Assembly Dry fitting parts on a garage kit is essential. Test fitting and shaping are the best way to assure a proper fit. Since most mating surfaces are smooth and without male/female locators, pinning parts together for strength is another important part of assembly. The trick to pinning accurately is finding the center of both parts in order to locate the pins. After you have shaped both mating surfaces so they match up to your satisfaction, draw an "X" on the mating surface of one of the parts. Be sure that the "X" overlaps the mating surface so you can see its outer legs when the parts are placed together. When you place the two parts together, mark the location of the legs on the second part. Now you have reference markings to make a second "X" on the mating surface of the that part. When you drill holes at the center of the two "Xs", the holes should line up with each other. Using super glue, affix a small piece of wire (a piece of paper clip works well here) into one hole. After it is dry and secure, test fit again before finally gluing the part in place.
Of course, super glue is an absolute necessity for assembling any resin kit, but 5 minute epoxy can come in handy for attaching parts that still have gaps even after all the sanding and shaping is done. The epoxy helps to fill the gaps from within and provides a strong joint. Any remaining gaps can be handled with gap filling super glue or model putty. However if the surface you're filling needs detailing to match surrounding areas, Milliput Epoxy Putty becomes indispensable. As the two-part putty sets up, you can detail it and blend the edges into a seamless surface. It is easily worked and smoothed with water and it holds detail well. Once you've assembled your garage kit, you're ready to move on to the most rewarding part of the process, the painting.

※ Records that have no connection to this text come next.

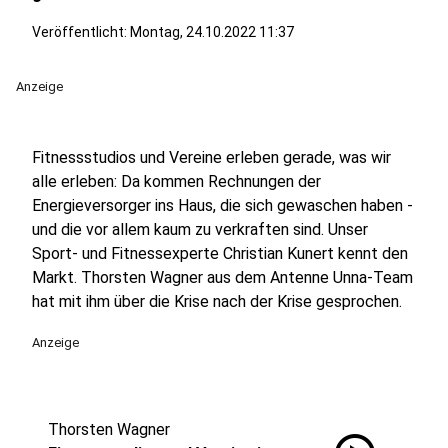
Veröffentlicht:
Montag, 24.10.2022 11:37
Anzeige
Fitnessstudios und Vereine erleben gerade, was wir
alle erleben: Da kommen Rechnungen der
Energieversorger ins Haus, die sich gewaschen haben -
und die vor allem kaum zu verkraften sind. Unser
Sport- und Fitnessexperte Christian Kunert kennt den
Markt. Thorsten Wagner aus dem Antenne Unna-Team
hat mit ihm über die Krise nach der Krise gesprochen.
Anzeige
Thorsten Wagner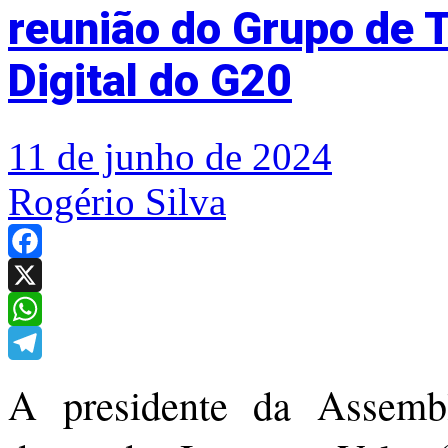
reunião do Grupo de 
Digital do G20
11 de junho de 2024
Rogério Silva
Facebook
X
WhatsApp
Telegram
A presidente da Assembl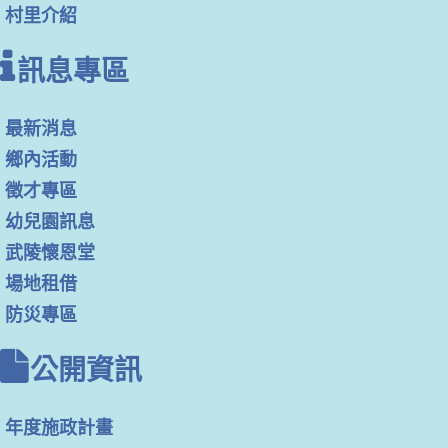
村里介紹
訊息專區
最新消息
鄉內活動
徵才專區
幼兒園訊息
武陵懷恩堂
場地租借
防災專區
公開資訊
年度施政計畫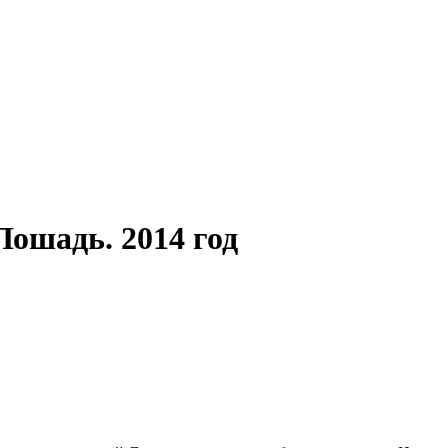
Лошадь. 2014 год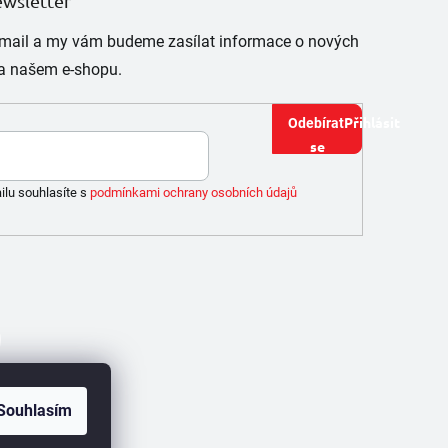
ewsletter
e-mail a my vám budeme zasílat informace o nových
a našem e-shopu.
Přihlásit
se
ilu souhlasíte s
podmínkami ochrany osobních údajů
Souhlasím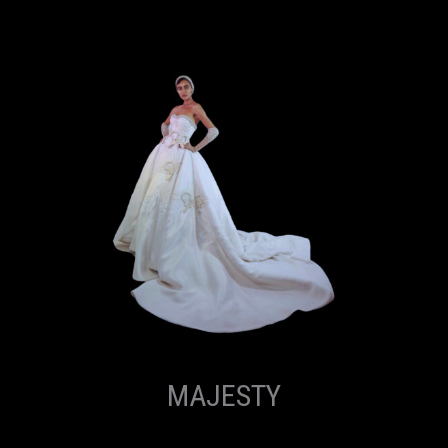
MAJESTY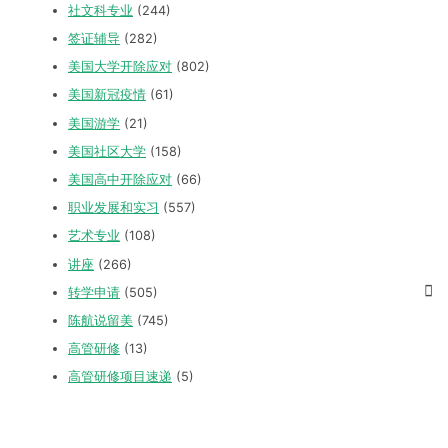
社文科专业
(244)
签证辅导
(282)
美国大学开除应对
(802)
美国新冠疫情
(61)
美国游学
(21)
美国社区大学
(158)
美国高中开除应对
(66)
职业发展和实习
(557)
艺术专业
(108)
讲座
(266)
转学申请
(505)
陈航说留美
(745)
高管研修
(13)
高管研修项目速递
(5)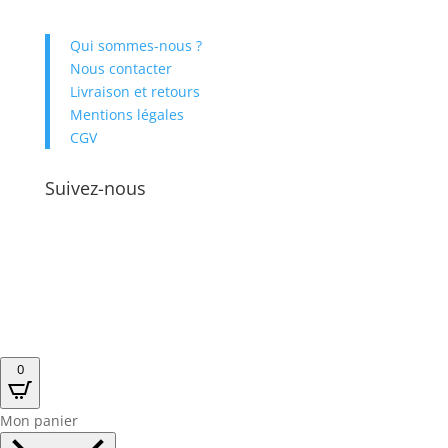
Qui sommes-nous ?
Nous contacter
Application d'appel
Livraison et retours
Appel standard
Mentions légales
Whatsapp
CGV
FaceTime
Suivez-nous
Zoom
Google Meet
Autres
Envoi
0
Mon panier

PaintingResin kits accept nearly any kind of paint you'd use on a styrene kit; enamels, acrylics, lacquers or oils, or any combination. On the other hand, vinyl kits can be very picky about paint, so stick with the water-based acrylics since enamels and oils will not fully dry on a vinyl surface. Games Workshops Citadel paints are ideal for both resin & vinyl, a base / primer coat is strongly advised, I use an aerosol acrylic type in matt black or matt grey. But not a filler type primer as this will fill in detailing. Once your figure is primed, you can test nearly every painting technique you know. A monster's surface practically cries out for washes, dry brushing, blending and shading or any other tricks you can think of. It's all up to you.
Bases and Dioramas
Although there is a trend toward including bases in garage kits, many kits come as "stand alone" figures. Depending upon how much space you have to display your creations, you may want to create your own base or create a diorama to show off your creature. Bases can range from a simple stained wooden plaque to a landscaped, themed base that reflects your creation's environment. Of course, dioramas for these creatures will let your imagination run wild. If you're ready to take the plunge into the world of garage kits, you are now prepared to take your Science Fiction and Horror dreams and nightmares and build them into a reality.